### Exercise input

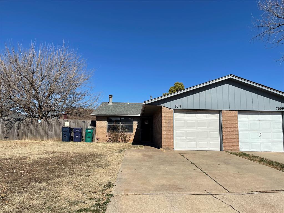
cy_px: 106
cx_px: 142
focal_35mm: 26
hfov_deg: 67.3
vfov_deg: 53.1
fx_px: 213
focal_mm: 4.2
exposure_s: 1/6135
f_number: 1.6
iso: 32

### About this exercise
Once the pictures are dropped, repeat the data above exactly.

### Exercise output
cy_px: 106
cx_px: 142
focal_35mm: 26
hfov_deg: 67.3
vfov_deg: 53.1
fx_px: 213
focal_mm: 4.2
exposure_s: 1/6135
f_number: 1.6
iso: 32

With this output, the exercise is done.